Quant aux problèmes familiaux, il faut continuer la sensibilisation, que tout le monde comprenne que le cancer n’est pas une fatalité, qu’il réalise que un cancer n’est pas contagieux, que les patientes ont besoin de l’encouragement et du soutien de leur entourage. Les femmes décèdent à cause de leur situation familiale, malheureusement.
Quels sont les besoins spécifiques pour une prise en charge parfaite ?
Je préfère qu’on dise une prise en charge adéquate ensuite on tendra vers la perfection. Pour une prise en charge adéquate, il nous faut un renforcement du matériel de diagnostic et de traitement du cancer du sein. Aujourd’hui nous disposons de matériels pas en quantité suffisante. Nous n’avons pas assez de matériels pour réaliser l’immunohistochimie. Ce qui fait que les résultats prennent beaucoup de temps. Il faut attendre plusieurs semaines. Avant c’était plusieurs mois, mais maintenant c’est plusieurs semaines. Quand bien même nous avons le matériel, il est très souvent défectueux ou bien, il est excessivement cher pour nos patientes. Pour un scanner que nous demandons très souvent aux patientes, il faut débourser 120 000 FCFA à l’hôpital public.

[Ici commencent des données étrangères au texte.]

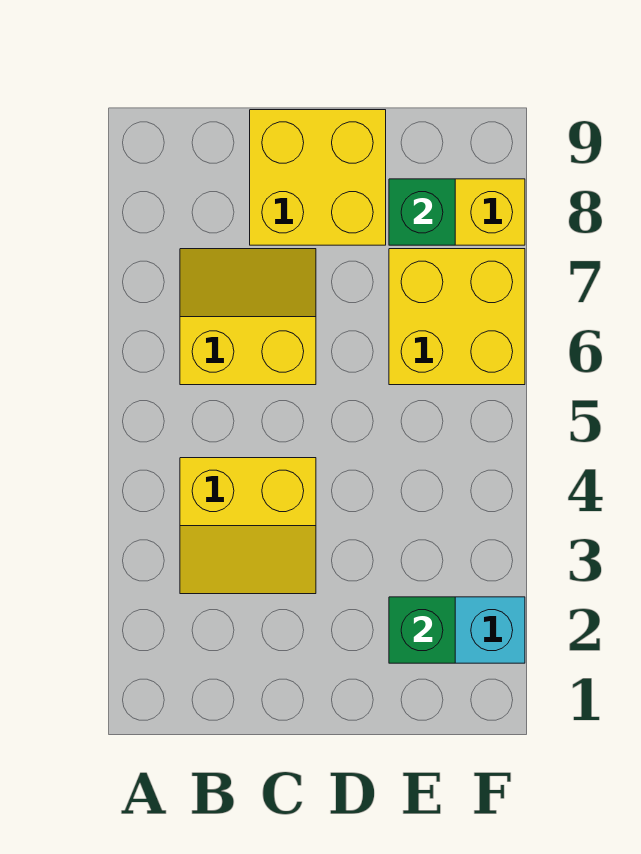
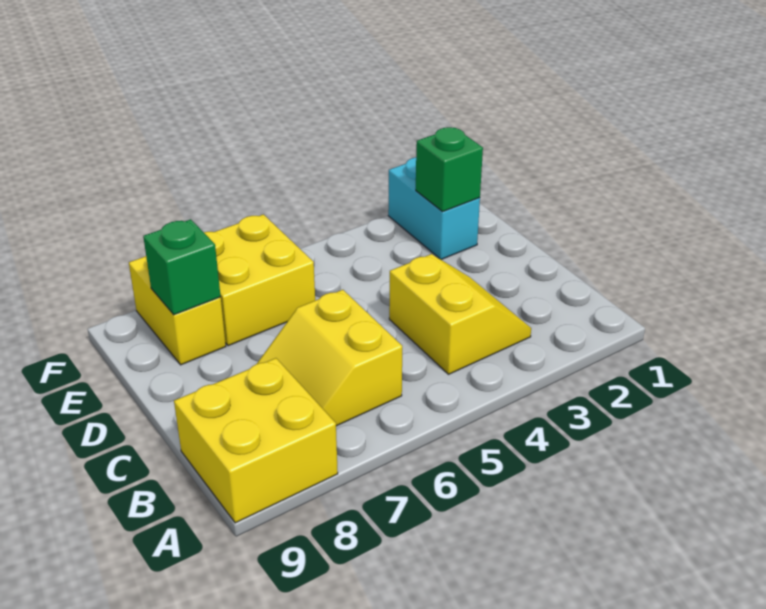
yellow 2x2 brick [250,110,386,245] -> yellow 2x2 brick moved to [174,358,338,523]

Il y a aussi des appareils importants, dans le traitement que nous n’avons pas au public et même en Côte d’Ivoire.
Qu’on puisse avoir accès à tous les médicaments qui interviennent dans le cancer du sein, qu’il s’agisse des médicaments utilisés pour la chimiothérapie, pour les thérapies ciblées, ou l’immunothérapie.
Quels conseils voulez-vous donner aux femmes ?
Pratiquer l’auto examen, c’est la première manière de dépister le cancer. Les femmes et jeunes filles doivent être capables de le faire. Il faut rendre visite une fois par an à un médecin. Il peut arriver qu’en faisant elles-mêmes leur auto examen du sein, elles n’arrivent pas à détecter un changement. Il est bien de consulter des spécialistes pour un examen beaucoup plus poussé. Encore, cette recommandation-là est plus importante pour les personnes qui ont eu dans leur famille, une maman, une tante, une sœur, qui a souffert de ce mal.
Il faut vivre de manière sobre. Eviter tous les abus, les aliments trop gras, l’état sédentaire. Il faut pratiquer le sport, éviter le stress qui est un facteur de risque de tous les cancers, l’abus d’alcool, c’est aussi un facteur de risque du cancer du sein.
Pendant le cycle du traitement, il faut respecter les recommandations du médecin. Après le traitement, il ne faut surtout pas oublier les visites régulières au médecin pour des contrôles. Voici le conseil que je peux donner à ces femmes en ce mois dédié à la lutte contre le cancer du sein.